Methods: Data-related risk factors were gathered through chart review of all women who underwent cesarean delivery from September 2012 to October 2013. Using NHSN and NRSS models, we classified patients by risk of SSI following cesarean delivery. Logistic regression model effects represented 12 a priori risk factors in SSI, including BMI, diabetes, chorioamnionitis, delivery indication, use of chlorhexidine, preoperative antibiotics, timing of antibiotics, manual placental removal, antibiotic re-dosing, incision closure via staples, number of people present and surgery duration. Model-derived predicted values of SSI were used to stratify patients into low-, moderate- and high-risk categories.

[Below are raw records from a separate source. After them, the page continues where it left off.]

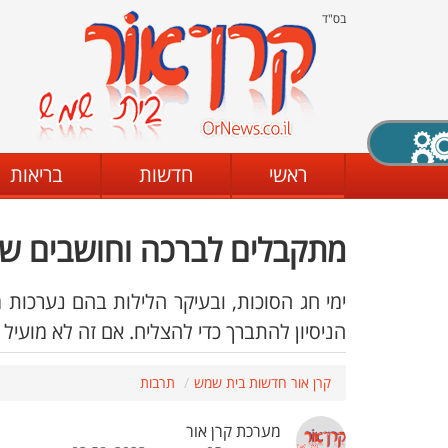
בס"ד
X סגירה
ראשי
חדשות
בריאות
מתקבלים לברכה וחושבים ש
דת
מצב שחור - לבן
קביעת ניגודיות
ימי חג הסוכות, ובעיקר הלילות בהם נערכות 
הניסיון להתברך כדי להצליח. אם זה לא מועיל 
ים
גופן קריא
הגדלת האתר
קרן אור חדשות בית שמש
תרבות
מערכת קרן אור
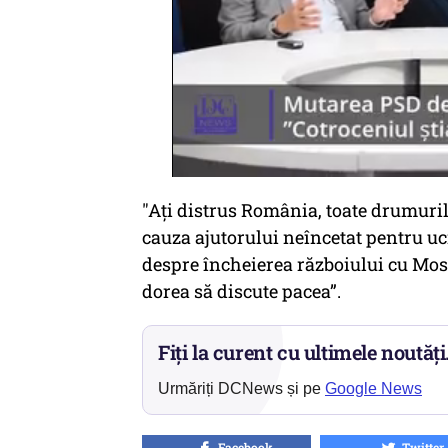
"Ați distrus România, toate drumuril
cauza ajutorului neîncetat pentru uc
despre încheierea războiului cu Mos
dorea să discute pacea”.
Fiți la curent cu ultimele noutăți
Urmăriți DCNews și pe
Google News
Facebook
Twitter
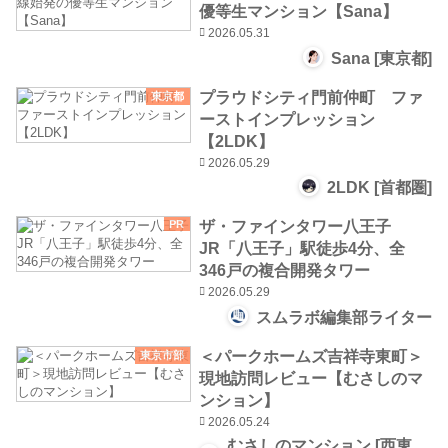
優等生マンション【Sana】
2026.05.31
Sana [東京都]
プラウドシティ門前仲町 ファ
東京都
ーストインプレッション
【2LDK】
2026.05.29
2LDK [首都圏]
ザ・ファインタワー八王子
PR
JR「八王子」駅徒歩4分、全
346戸の複合開発タワー
2026.05.29
スムラボ編集部ライター
＜パークホームズ吉祥寺東町＞
東京市部
現地訪問レビュー【むさしのマ
ンション】
2026.05.24
むさしのマンション [西東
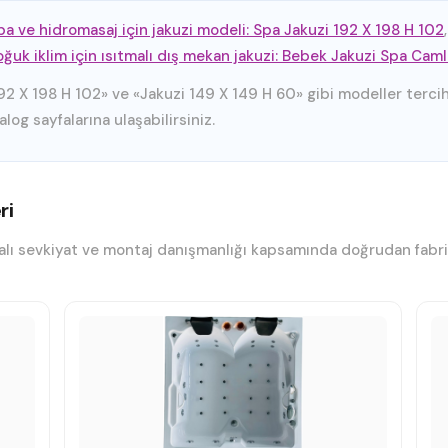
pa ve hidromasaj için jakuzi modeli: Spa Jakuzi 192 X 198 H 102
ğuk iklim için ısıtmalı dış mekan jakuzi: Bebek Jakuzi Spa Caml
92 X 198 H 102» ve «Jakuzi 149 X 149 H 60» gibi modeller tercih 
og sayfalarına ulaşabilirsiniz.
ri
lı sevkiyat ve montaj danışmanlığı kapsamında doğrudan fabrikad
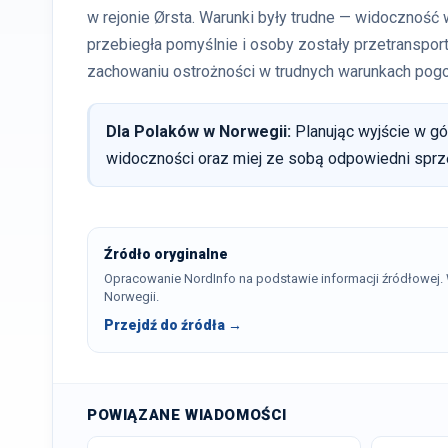
w rejonie Ørsta. Warunki były trudne — widoczność 
przebiegła pomyślnie i osoby zostały przetranspo
zachowaniu ostrożności w trudnych warunkach pog
Dla Polaków w Norwegii:
Planując wyjście w g
widoczności oraz miej ze sobą odpowiedni sprzęt
Źródło oryginalne
Opracowanie NordInfo na podstawie informacji źródłowej
Norwegii.
Przejdź do źródła →
POWIĄZANE WIADOMOŚCI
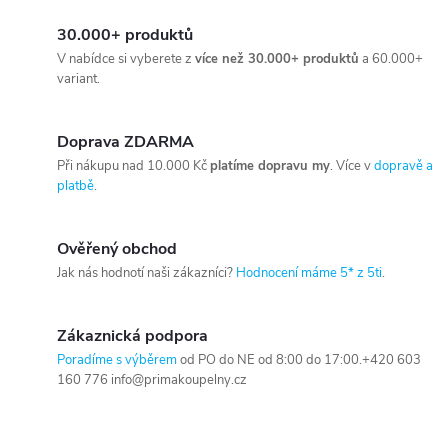
30.000+ produktů
V nabídce si vyberete z
více než 30.000+ produktů
a 60.000+
variant.
Doprava ZDARMA
Při nákupu nad 10.000 Kč
platíme dopravu my
. Více v
dopravě a
platbě
.
Ověřený obchod
Jak nás hodnotí naši zákazníci?
Hodnocení máme 5* z 5ti
.
Zákaznická podpora
Poradíme s výběrem
od PO do NE od 8:00 do 17:00.+420 603
160 776 info@primakoupelny.cz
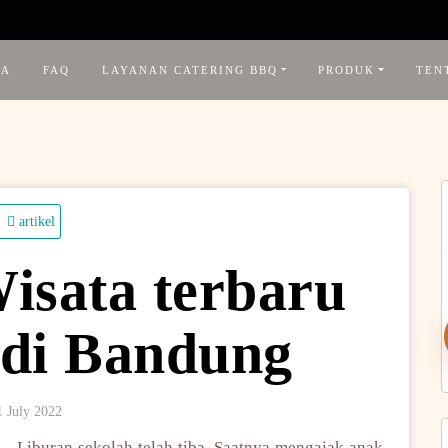
DA
FAQ
LAYANAN CATERING BBQ
PRODUK
TEN
artikel
isata terbaru
S
f
 di Bandung
1 July 2022
– Liburan sekolah telah tiba. Saatnya mengajak anak-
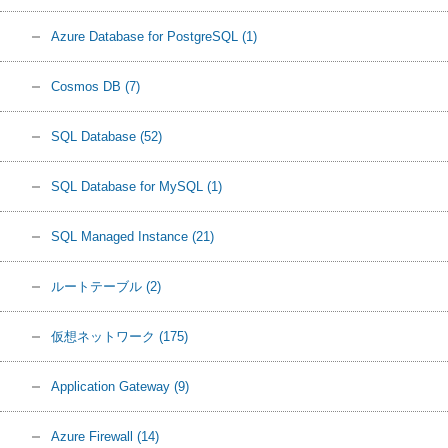
Azure Database for PostgreSQL
(1)
Cosmos DB
(7)
SQL Database
(52)
SQL Database for MySQL
(1)
SQL Managed Instance
(21)
ルートテーブル
(2)
仮想ネットワーク
(175)
Application Gateway
(9)
Azure Firewall
(14)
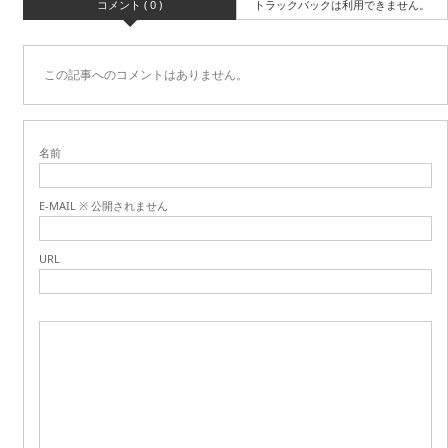
コメント ( 0 )
トラックバックは利用できません。
この記事へのコメントはありません。
名前
E-MAIL ※ 公開されません
URL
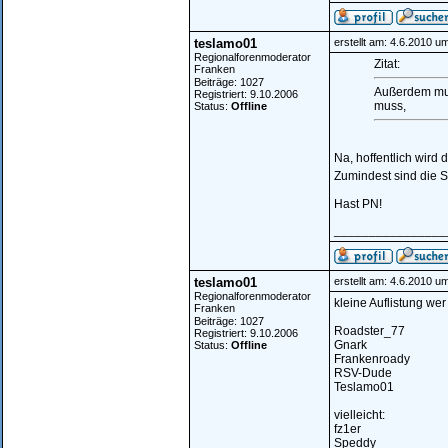
teslamo01
erstellt am: 4.6.2010 u
Regionalforenmoderator
Zitat:
Franken
Beiträge: 1027
Außerdem mus
Registriert: 9.10.2006
muss,
Status:
Offline
Na, hoffentlich wird
Zumindest sind die S
Hast PN!
________________
teslamo01
erstellt am: 4.6.2010 u
Regionalforenmoderator
kleine Auflistung wer 
Franken
Beiträge: 1027
Roadster_77
Registriert: 9.10.2006
Gnark
Status:
Offline
Frankenroady
RSV-Dude
Teslamo01
vielleicht:
fz1er
Speddy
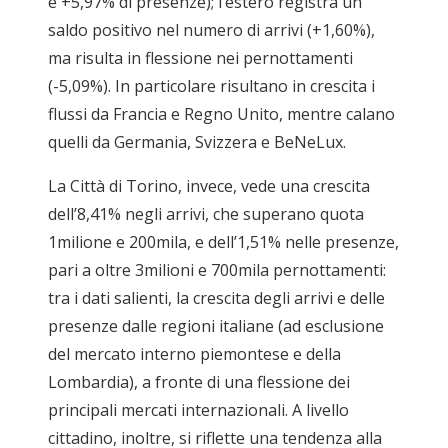
e +5,97% di presenze); l’estero registra un
saldo positivo nel numero di arrivi (+1,60%),
ma risulta in flessione nei pernottamenti
(-5,09%). In particolare risultano in crescita i
flussi da Francia e Regno Unito, mentre calano
quelli da Germania, Svizzera e BeNeLux.
La Città di Torino, invece, vede una crescita
dell’8,41% negli arrivi, che superano quota
1milione e 200mila, e dell’1,51% nelle presenze,
pari a oltre 3milioni e 700mila pernottamenti:
tra i dati salienti, la crescita degli arrivi e delle
presenze dalle regioni italiane (ad esclusione
del mercato interno piemontese e della
Lombardia), a fronte di una flessione dei
principali mercati internazionali. A livello
cittadino, inoltre, si riflette una tendenza alla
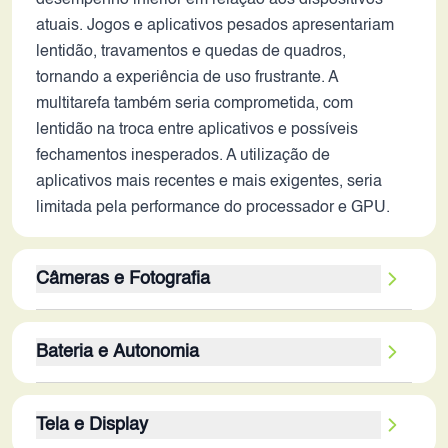
desempenho inferior em relação aos dispositivos
atuais. Jogos e aplicativos pesados apresentariam
lentidão, travamentos e quedas de quadros,
tornando a experiência de uso frustrante. A
multitarefa também seria comprometida, com
lentidão na troca entre aplicativos e possíveis
fechamentos inesperados. A utilização de
aplicativos mais recentes e mais exigentes, seria
limitada pela performance do processador e GPU.
Câmeras e Fotografia
A câmera traseira de 16MP e a frontal de 20MP
Bateria e Autonomia
podem ter oferecido boa qualidade de imagem em
2017, mas em 2026, a ausência de recursos como
A bateria de 3200 mAh é uma capacidade baixa
estabilização óptica (OIS) e os avanços nos
Tela e Display
para os padrões atuais, considerando o tamanho da
algoritmos de processamento de imagem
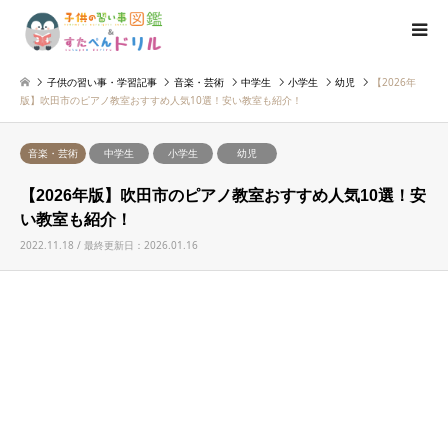
子供の習い事・学習記事
音楽・芸術
中学生
小学生
幼児
【2026年
版】吹田市のピアノ教室おすすめ人気10選！安い教室も紹介！
音楽・芸術
中学生
小学生
幼児
【2026年版】吹田市のピアノ教室おすすめ人気10選！安
い教室も紹介！
2022.11.18 / 最終更新日：2026.01.16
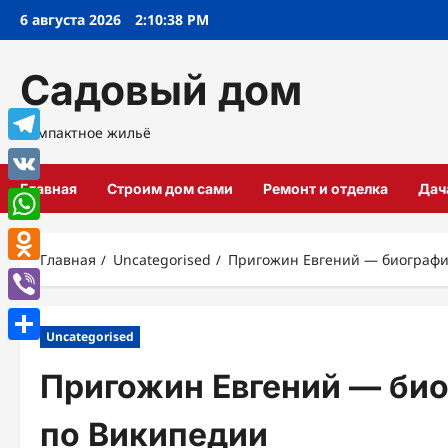
Перейти
6 августа 2026
2:10:39 PM
к
содержимому
Садовый дом
Компактное жильё
Telegram
Главная
Строим дом сами
Ремонт и отделка
Дач
VK
WhatsApp
Главная
Uncategorised
Пригожин Евгений — биографи
Odnoklassniki
Viber
Uncategorised
Отправить
Пригожин Евгений — био
по Википедии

Strength of associations between SSI outcome and classified risks were examined. Agreement in risk classification between NHSN and NRSS, and each with our model, were assessed.

Results: Patients were normally distributed across the low- (21.3%), moderate- (55.9%) and high-risk (22.9%) categories of NHSN, but under NRSS were restricted to moderate- (33.6%) and high-risk (66.4%) categories. While both methodologies produced results strongly associated with SSI (P < 0.0001), agreement in SSI risk occurred for only 46.3% of patients. Modeling efforts established chorioamnionitis, BMI and surgery duration as the three most significant predictors of SSI.

Conclusion: While both NHSN and NRSS produced results strongly associated with SSI, distribution of patients was shifted toward high-risk in the NRSS arm. Our stratification model is a simplification of the NRSS, utilizing only three highly significant predictors: chorioamnionitis, BMI and surgery duration.